Dispositif complexe mais opportun, et méritant d’être étendu

Mais l’esprit et l’objectif sont clairs. On peut regretter la complexité, mais pour peu qu’on ait envie de s’approprier les mécanismes et de les utiliser à bon escient, c’est-à-dire en ayant pour but de restaurer un équilibre entre tous les maillons de la chaîne, il est possible de s’approprier ces mécanismes dans une approche constructive, pragmatique et surtout collaborative. Les obligations de transparence et de sanctuarisation donnent lieu à beaucoup de difficultés côté industriels, la non-discrimination et l’individualisation des contreparties remet en question la structure de la négociation côté enseignes. À chacun de faire l’effort qu’il convient pour aboutir à des accords équilibrés, construits et négociés en vue de cet objectif. À l’Ilec, nous avons une responsabilité collective, car les négociations de nos entreprises concernent près d’un agriculteur sur deux. La transparence est la condition indispensable de la restauration d’un minimum de confiance entre les acteurs.

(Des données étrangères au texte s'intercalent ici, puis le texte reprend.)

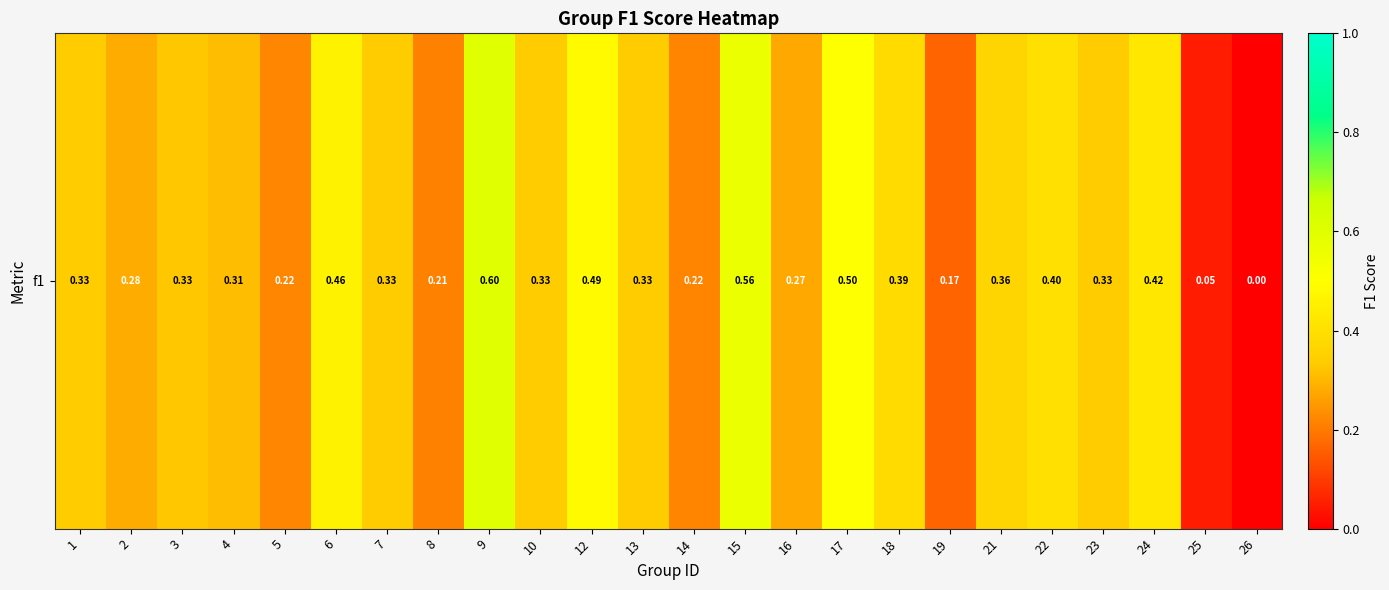

Reading left to right, transcribe all the data shown in this chart.

1=0.3	2=0.3	3=0.3	4=0.3	5=0.2	6=0.5	7=0.3	8=0.2	9=0.6	10=0.3	12=0.5	13=0.3	14=0.2	15=0.6	16=0.3	17=0.5	18=0.4	19=0.2	21=0.4	22=0.4	23=0.3	24=0.4	25=0.0	26=0.0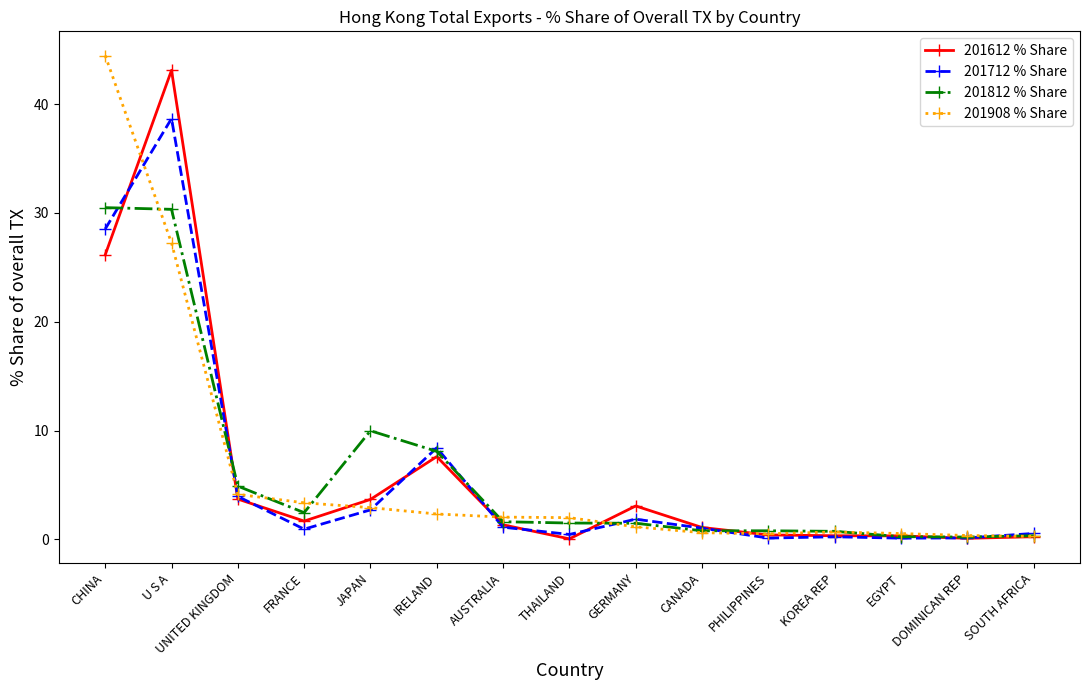

Between JAPAN and SOUTH AFRICA, which series saw the biggest shift?

201812 % Share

La sanctuarisation d’une partie du tarif de l’industriel, par le double mécanisme de la transparence et de la non-négociabilité d’une partie du prix, est fragile et incertaine : seuls les mécanismes de protection tarifaire que l’Ilec porte depuis des années peuvent corriger les effets néfastes que la LME portait en elle. Il convient de s’approprier ces dispositions, qui doivent constituer une opportunité pour les industries alimentaires, leur succès conditionnant l’extension ultérieure à l’ensemble des produits de grande consommation.

Car il y a lieu de regretter qu’une fois de plus les produits de grande consommation relevant du non-alimentaire sont, à l’exception notable des règles nouvelles en matière de pénalités logistiques, les grands sacrifiés du texte. L’Ilec n’aura de cesse d’obtenir l’extension des mesures de protection tarifaire et des règles expérimentales en matière de promotion à ces catégories de produits, essentiels aux consommateurs.